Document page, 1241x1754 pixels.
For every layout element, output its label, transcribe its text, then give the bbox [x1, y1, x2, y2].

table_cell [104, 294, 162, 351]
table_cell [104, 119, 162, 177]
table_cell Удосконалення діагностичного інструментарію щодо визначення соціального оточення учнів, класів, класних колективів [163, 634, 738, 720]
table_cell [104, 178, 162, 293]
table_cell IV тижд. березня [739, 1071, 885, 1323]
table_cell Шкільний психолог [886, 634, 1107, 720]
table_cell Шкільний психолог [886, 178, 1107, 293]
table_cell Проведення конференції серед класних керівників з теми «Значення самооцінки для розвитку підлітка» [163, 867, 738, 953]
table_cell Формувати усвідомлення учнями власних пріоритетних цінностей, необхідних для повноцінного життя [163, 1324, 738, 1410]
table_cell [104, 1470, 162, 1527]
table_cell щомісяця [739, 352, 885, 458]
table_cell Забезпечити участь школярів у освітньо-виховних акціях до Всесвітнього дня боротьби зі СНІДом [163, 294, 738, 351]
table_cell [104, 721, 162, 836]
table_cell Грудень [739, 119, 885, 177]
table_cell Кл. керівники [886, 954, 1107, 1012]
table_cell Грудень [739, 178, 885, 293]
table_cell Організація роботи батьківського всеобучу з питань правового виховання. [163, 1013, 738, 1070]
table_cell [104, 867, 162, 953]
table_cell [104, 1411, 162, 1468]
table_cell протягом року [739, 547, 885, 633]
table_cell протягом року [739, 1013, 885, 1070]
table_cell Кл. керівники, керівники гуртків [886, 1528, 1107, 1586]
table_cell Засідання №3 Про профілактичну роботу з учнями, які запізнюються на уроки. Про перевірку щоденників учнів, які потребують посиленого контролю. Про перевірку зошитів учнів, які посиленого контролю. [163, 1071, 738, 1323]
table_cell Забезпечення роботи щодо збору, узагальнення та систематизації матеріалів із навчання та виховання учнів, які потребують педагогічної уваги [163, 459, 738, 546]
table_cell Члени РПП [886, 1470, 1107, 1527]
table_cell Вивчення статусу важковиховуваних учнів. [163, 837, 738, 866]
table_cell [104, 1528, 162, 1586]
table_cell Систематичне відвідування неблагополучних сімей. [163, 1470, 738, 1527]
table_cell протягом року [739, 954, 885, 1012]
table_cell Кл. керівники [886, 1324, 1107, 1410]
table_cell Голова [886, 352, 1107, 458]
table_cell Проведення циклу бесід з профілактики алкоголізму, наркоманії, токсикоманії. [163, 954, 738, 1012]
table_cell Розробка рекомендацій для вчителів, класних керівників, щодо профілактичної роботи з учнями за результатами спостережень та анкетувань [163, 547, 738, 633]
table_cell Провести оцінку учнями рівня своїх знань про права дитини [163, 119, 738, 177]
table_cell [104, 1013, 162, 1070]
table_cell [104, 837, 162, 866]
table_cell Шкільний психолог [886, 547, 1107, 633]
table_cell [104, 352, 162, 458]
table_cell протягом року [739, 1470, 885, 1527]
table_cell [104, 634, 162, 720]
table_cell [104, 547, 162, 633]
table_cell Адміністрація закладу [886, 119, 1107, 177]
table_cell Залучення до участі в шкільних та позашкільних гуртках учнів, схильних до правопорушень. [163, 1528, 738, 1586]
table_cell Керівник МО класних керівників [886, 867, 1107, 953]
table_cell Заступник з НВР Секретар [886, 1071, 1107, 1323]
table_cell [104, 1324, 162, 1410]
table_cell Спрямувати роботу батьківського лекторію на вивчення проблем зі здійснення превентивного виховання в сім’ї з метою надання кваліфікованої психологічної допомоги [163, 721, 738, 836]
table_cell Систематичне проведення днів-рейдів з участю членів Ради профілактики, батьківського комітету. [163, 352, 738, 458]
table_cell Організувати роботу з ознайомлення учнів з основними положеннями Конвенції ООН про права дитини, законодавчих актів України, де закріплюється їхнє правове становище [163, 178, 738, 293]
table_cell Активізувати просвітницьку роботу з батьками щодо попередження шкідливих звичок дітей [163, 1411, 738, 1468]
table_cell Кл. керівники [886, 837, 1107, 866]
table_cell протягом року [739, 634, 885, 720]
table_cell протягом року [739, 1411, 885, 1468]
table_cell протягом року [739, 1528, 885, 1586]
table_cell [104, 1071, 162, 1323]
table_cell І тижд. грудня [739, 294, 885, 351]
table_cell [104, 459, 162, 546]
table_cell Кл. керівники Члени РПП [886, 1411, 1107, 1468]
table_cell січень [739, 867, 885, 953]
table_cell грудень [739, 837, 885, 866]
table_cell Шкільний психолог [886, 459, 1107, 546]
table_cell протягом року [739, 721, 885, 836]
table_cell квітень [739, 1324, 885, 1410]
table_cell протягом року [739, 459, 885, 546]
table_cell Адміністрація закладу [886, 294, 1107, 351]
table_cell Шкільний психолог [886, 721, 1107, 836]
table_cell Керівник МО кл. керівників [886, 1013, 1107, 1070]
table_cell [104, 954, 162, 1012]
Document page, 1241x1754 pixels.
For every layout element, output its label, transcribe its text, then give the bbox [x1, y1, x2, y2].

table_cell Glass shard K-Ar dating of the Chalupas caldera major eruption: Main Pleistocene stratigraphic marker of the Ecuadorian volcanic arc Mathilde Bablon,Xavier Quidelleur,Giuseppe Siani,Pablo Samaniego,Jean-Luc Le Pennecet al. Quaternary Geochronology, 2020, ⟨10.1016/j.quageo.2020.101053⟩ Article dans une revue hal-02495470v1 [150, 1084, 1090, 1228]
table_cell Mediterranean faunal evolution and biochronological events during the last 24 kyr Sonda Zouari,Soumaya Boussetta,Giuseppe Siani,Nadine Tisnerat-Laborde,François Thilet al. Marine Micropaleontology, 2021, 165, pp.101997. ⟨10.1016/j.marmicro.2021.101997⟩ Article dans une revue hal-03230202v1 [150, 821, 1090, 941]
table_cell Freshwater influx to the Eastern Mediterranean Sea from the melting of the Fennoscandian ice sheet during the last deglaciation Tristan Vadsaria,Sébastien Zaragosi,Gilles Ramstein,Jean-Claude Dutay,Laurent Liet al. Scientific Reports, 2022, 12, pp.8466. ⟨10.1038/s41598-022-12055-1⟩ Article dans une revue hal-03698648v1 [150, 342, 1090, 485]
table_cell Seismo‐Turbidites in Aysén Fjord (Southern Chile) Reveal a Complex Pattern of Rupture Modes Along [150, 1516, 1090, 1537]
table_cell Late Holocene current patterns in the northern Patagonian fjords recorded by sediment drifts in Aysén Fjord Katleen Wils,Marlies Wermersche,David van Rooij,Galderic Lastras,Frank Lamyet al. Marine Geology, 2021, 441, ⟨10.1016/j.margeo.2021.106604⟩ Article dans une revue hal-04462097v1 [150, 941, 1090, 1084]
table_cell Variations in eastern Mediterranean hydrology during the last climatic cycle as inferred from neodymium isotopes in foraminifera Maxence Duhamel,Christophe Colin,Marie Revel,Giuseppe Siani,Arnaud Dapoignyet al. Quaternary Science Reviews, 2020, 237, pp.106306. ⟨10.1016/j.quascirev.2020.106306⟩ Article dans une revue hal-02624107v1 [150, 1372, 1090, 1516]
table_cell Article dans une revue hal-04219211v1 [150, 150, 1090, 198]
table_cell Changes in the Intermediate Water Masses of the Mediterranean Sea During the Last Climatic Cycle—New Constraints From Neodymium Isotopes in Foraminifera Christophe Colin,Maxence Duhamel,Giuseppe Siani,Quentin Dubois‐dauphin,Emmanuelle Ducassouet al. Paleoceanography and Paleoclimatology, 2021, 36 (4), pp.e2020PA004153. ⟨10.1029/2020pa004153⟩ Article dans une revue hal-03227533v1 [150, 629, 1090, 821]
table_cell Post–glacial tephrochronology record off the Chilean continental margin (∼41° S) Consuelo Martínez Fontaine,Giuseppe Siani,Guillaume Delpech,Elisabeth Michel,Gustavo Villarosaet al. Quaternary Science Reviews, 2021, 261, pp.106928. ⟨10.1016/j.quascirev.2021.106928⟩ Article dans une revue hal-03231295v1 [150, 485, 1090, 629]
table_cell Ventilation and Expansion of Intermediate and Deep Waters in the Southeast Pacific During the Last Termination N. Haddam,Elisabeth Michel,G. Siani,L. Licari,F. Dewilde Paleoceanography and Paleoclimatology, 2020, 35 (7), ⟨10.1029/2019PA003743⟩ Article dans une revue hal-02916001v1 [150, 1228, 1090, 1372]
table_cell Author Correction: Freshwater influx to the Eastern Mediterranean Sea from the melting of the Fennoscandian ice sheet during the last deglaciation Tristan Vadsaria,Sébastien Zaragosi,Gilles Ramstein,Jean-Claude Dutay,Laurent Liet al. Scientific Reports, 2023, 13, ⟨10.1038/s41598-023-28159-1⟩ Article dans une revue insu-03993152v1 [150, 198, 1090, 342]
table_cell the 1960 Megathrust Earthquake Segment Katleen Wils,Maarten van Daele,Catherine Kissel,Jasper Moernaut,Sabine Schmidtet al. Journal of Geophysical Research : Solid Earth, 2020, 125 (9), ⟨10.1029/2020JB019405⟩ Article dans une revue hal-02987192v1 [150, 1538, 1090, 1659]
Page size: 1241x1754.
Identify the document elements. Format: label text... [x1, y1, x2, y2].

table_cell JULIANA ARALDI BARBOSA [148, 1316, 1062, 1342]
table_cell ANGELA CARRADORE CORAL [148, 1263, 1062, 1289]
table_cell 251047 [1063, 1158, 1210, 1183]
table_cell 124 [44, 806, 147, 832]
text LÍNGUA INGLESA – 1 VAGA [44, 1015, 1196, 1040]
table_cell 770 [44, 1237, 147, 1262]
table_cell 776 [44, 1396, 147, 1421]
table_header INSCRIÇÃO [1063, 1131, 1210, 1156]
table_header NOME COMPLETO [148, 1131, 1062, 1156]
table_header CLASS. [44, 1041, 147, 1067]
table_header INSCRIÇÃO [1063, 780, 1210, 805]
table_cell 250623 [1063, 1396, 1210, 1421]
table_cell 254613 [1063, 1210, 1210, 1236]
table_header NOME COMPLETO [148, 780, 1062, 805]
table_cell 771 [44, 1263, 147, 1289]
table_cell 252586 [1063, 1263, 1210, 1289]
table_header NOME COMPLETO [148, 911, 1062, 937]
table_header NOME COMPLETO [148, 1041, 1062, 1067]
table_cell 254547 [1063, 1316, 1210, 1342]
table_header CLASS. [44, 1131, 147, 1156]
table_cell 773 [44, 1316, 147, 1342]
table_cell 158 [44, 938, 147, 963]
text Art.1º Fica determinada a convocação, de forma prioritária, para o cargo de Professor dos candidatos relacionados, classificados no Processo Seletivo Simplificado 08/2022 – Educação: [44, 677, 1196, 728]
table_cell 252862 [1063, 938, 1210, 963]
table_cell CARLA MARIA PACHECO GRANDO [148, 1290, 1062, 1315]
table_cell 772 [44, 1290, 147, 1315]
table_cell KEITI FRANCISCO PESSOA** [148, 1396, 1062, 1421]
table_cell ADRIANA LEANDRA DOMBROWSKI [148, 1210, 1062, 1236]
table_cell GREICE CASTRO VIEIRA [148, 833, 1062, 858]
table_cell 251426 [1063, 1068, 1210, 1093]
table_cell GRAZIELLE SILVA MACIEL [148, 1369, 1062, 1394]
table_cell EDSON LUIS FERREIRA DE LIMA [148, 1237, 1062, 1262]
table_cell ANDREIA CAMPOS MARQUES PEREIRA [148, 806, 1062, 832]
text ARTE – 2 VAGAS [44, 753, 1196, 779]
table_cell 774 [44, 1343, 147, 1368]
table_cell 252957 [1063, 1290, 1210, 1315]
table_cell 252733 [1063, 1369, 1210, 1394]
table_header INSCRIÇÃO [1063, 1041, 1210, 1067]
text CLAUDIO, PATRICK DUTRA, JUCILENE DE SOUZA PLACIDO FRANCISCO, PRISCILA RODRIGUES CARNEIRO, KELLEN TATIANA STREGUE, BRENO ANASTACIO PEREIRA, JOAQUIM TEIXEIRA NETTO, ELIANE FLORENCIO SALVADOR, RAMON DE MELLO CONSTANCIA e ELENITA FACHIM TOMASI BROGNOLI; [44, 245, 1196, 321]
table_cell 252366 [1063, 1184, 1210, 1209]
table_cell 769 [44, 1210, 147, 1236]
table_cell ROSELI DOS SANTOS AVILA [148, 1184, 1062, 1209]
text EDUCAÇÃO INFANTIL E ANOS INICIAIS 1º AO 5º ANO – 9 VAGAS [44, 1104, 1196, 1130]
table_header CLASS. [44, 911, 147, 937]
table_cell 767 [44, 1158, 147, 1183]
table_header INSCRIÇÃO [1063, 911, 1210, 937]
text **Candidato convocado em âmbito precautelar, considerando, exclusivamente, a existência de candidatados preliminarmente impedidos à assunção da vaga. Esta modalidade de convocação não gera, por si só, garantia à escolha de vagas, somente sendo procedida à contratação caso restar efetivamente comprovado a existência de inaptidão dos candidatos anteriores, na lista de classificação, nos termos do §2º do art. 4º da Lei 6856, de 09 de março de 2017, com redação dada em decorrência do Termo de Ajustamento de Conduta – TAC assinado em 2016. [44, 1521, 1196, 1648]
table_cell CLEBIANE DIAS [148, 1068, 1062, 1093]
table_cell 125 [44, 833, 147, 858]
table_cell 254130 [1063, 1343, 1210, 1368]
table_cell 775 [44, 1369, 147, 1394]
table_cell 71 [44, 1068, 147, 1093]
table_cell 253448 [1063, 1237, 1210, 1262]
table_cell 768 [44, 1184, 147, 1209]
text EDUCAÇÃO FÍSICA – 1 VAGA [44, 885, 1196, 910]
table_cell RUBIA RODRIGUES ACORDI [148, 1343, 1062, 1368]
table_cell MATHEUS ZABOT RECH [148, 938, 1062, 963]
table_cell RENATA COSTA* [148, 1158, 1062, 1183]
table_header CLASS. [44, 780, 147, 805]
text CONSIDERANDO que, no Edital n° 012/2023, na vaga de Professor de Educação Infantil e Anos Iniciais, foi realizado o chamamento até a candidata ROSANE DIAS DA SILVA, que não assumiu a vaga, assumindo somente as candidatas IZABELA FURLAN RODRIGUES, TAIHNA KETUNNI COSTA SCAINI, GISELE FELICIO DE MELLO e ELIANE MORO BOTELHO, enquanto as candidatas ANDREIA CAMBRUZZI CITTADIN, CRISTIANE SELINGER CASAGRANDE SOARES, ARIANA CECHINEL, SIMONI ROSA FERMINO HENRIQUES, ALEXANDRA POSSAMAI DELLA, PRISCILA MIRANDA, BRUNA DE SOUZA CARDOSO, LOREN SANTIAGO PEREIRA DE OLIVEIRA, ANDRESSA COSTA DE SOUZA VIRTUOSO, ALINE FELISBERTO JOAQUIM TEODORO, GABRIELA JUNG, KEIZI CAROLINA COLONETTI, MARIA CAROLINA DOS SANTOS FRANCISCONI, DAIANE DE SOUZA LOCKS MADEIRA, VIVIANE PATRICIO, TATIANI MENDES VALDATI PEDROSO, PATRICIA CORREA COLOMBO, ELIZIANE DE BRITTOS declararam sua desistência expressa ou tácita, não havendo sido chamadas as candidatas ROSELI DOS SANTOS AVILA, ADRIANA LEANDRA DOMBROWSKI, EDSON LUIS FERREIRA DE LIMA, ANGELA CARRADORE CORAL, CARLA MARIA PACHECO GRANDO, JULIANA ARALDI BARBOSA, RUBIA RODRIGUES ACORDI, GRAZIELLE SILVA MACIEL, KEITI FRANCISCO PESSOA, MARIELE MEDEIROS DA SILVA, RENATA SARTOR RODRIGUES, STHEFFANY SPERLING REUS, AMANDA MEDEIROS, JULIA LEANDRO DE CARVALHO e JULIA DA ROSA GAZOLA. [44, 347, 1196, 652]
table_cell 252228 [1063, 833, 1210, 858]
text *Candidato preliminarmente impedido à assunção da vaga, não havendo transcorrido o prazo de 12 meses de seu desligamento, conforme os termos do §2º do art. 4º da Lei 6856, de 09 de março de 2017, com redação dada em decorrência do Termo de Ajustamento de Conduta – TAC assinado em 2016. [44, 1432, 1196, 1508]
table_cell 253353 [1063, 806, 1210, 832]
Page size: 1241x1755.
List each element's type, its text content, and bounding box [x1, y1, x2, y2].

....................

Arrange the lines above as a numbered list, leaving out blank lines. Begin at the line that has "table_cell [104, 294, 162, 351]" and stop after the line that has "table_cell Проведення конференції".

**TASK OUTPUT:**
1. table_cell [104, 294, 162, 351]
2. table_cell [104, 119, 162, 177]
3. table_cell Удосконалення діагностичного інструментарію щодо визначення соціального оточення учнів, класів, класних колективів [163, 634, 738, 720]
4. table_cell [104, 178, 162, 293]
5. table_cell IV тижд. березня [739, 1071, 885, 1323]
6. table_cell Шкільний психолог [886, 634, 1107, 720]
7. table_cell Шкільний психолог [886, 178, 1107, 293]
8. table_cell Проведення конференції серед класних керівників з теми «Значення самооцінки для розвитку підлітка» [163, 867, 738, 953]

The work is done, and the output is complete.